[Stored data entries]
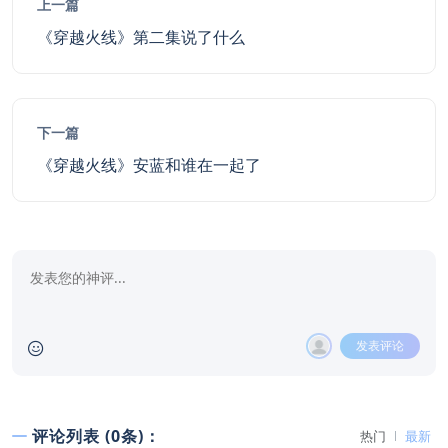
上一篇
《穿越火线》第二集说了什么
下一篇
《穿越火线》安蓝和谁在一起了
发表评论
评论列表 (0条)：
热门
最新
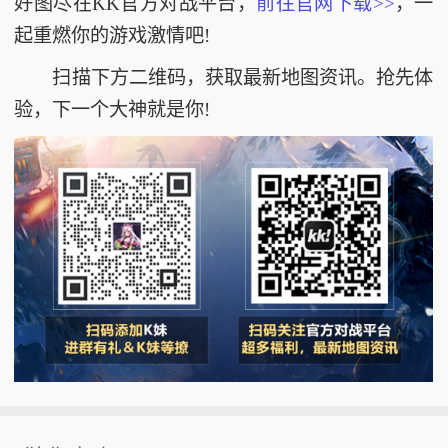
好图尽在KK官方对战平台，
前往官网下载>>
，一
起重燃你的游戏激情吧!
扫描下方二维码，获取最新地图资讯。抢先体
验，下一个大神就是你!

_Activity:_
Edit the rows above by replacing every instance of "评论" with "留言" and keeping everything else the same. Leave the pictures out of the answer.

_Finished exercise:_
上一篇
《穿越火线》第二集说了什么
下一篇
《穿越火线》安蓝和谁在一起了
发表留言
留言列表 (0条)：
热门
最新
好图尽在KK官方对战平台，
前往官网下载>>
，一
起重燃你的游戏激情吧!
扫描下方二维码，获取最新地图资讯。抢先体
验，下一个大神就是你!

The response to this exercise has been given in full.